## [WHAT TO PRODUCE]
Please return every line of the material verbatim and skip any images.

## [SUPPLIED DATA]
##############################

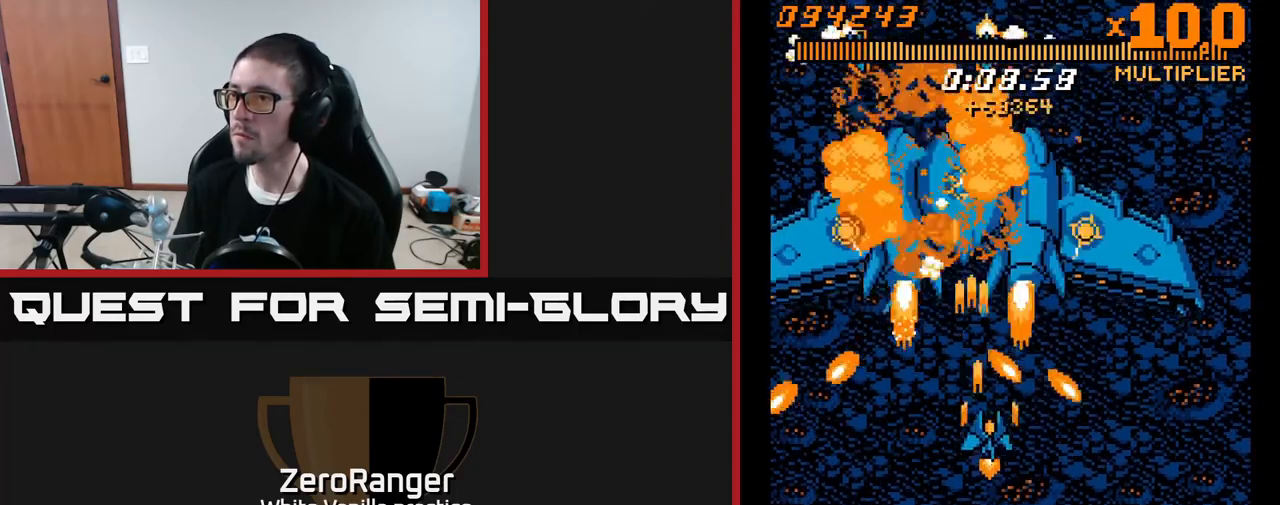
{"buttons": ["A"], "right_stick": "center", "events": [[17, "DPAD_RIGHT", "up"], [133, "DPAD_RIGHT", "down"], [217, "DPAD_RIGHT", "up"], [383, "DPAD_RIGHT", "down"], [417, "DPAD_DOWN", "up"], [500, "DPAD_RIGHT", "up"]]}
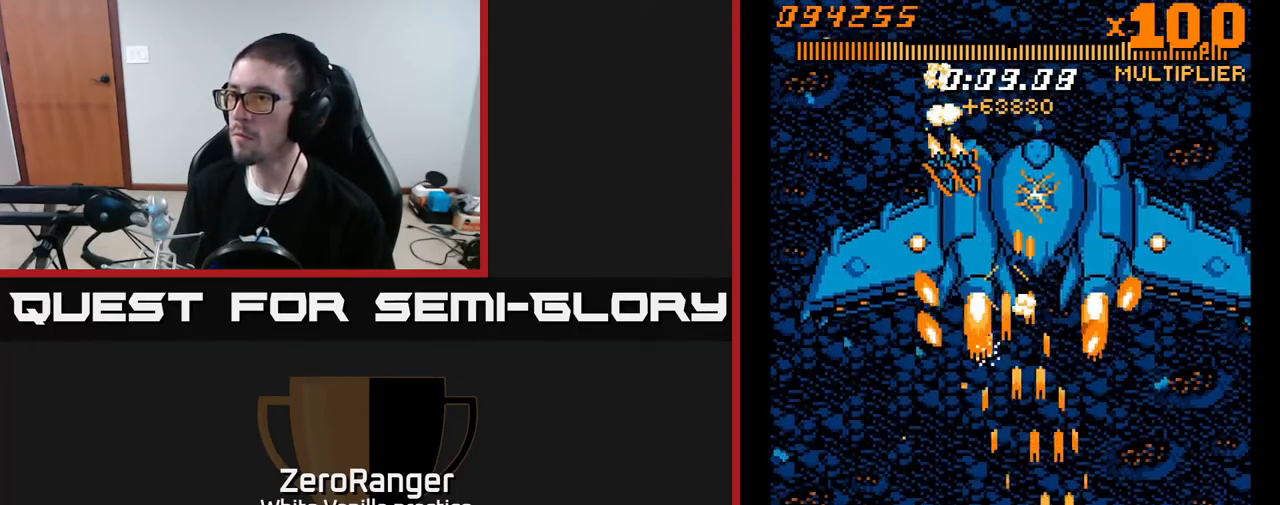
{"buttons": ["A", "DPAD_DOWN", "DPAD_LEFT"], "right_stick": "center", "events": [[17, "DPAD_UP", "down"], [50, "DPAD_LEFT", "down"], [67, "DPAD_UP", "up"], [100, "DPAD_LEFT", "up"], [150, "DPAD_DOWN", "down"], [167, "DPAD_RIGHT", "down"], [217, "DPAD_RIGHT", "up"], [283, "DPAD_LEFT", "down"]]}
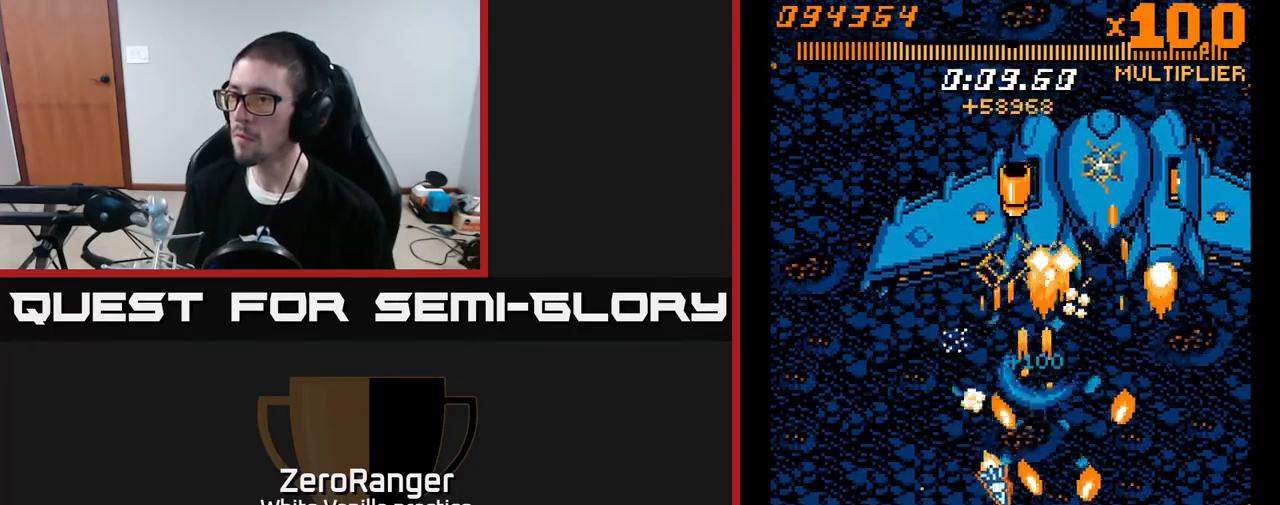
{"buttons": ["A", "DPAD_UP", "DPAD_RIGHT"], "right_stick": "center", "events": [[17, "DPAD_DOWN", "up"], [250, "DPAD_UP", "down"], [283, "DPAD_LEFT", "up"], [400, "DPAD_RIGHT", "down"]]}
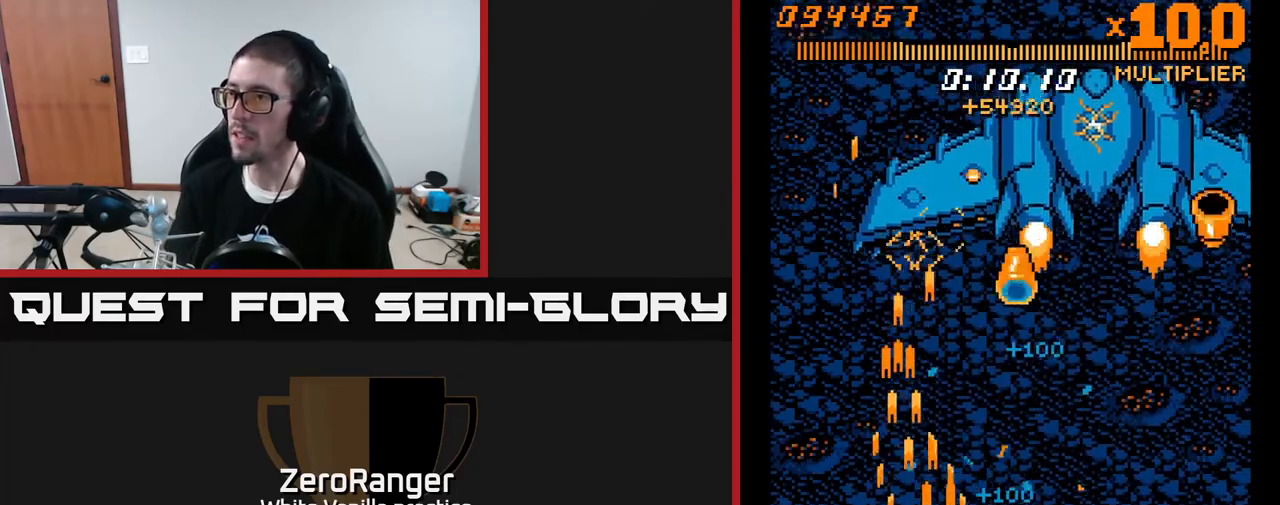
{"buttons": ["A", "DPAD_UP"], "right_stick": "center", "events": [[317, "DPAD_RIGHT", "up"], [383, "DPAD_LEFT", "down"], [483, "DPAD_LEFT", "up"]]}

##############################

## [RESPONSE]
{"buttons": ["A"], "right_stick": "center", "events": [[17, "DPAD_RIGHT", "up"], [133, "DPAD_RIGHT", "down"], [217, "DPAD_RIGHT", "up"], [383, "DPAD_RIGHT", "down"], [417, "DPAD_DOWN", "up"], [500, "DPAD_RIGHT", "up"]]}
{"buttons": ["A", "DPAD_DOWN", "DPAD_LEFT"], "right_stick": "center", "events": [[17, "DPAD_UP", "down"], [50, "DPAD_LEFT", "down"], [67, "DPAD_UP", "up"], [100, "DPAD_LEFT", "up"], [150, "DPAD_DOWN", "down"], [167, "DPAD_RIGHT", "down"], [217, "DPAD_RIGHT", "up"], [283, "DPAD_LEFT", "down"]]}
{"buttons": ["A", "DPAD_UP", "DPAD_RIGHT"], "right_stick": "center", "events": [[17, "DPAD_DOWN", "up"], [250, "DPAD_UP", "down"], [283, "DPAD_LEFT", "up"], [400, "DPAD_RIGHT", "down"]]}
{"buttons": ["A", "DPAD_UP"], "right_stick": "center", "events": [[317, "DPAD_RIGHT", "up"], [383, "DPAD_LEFT", "down"], [483, "DPAD_LEFT", "up"]]}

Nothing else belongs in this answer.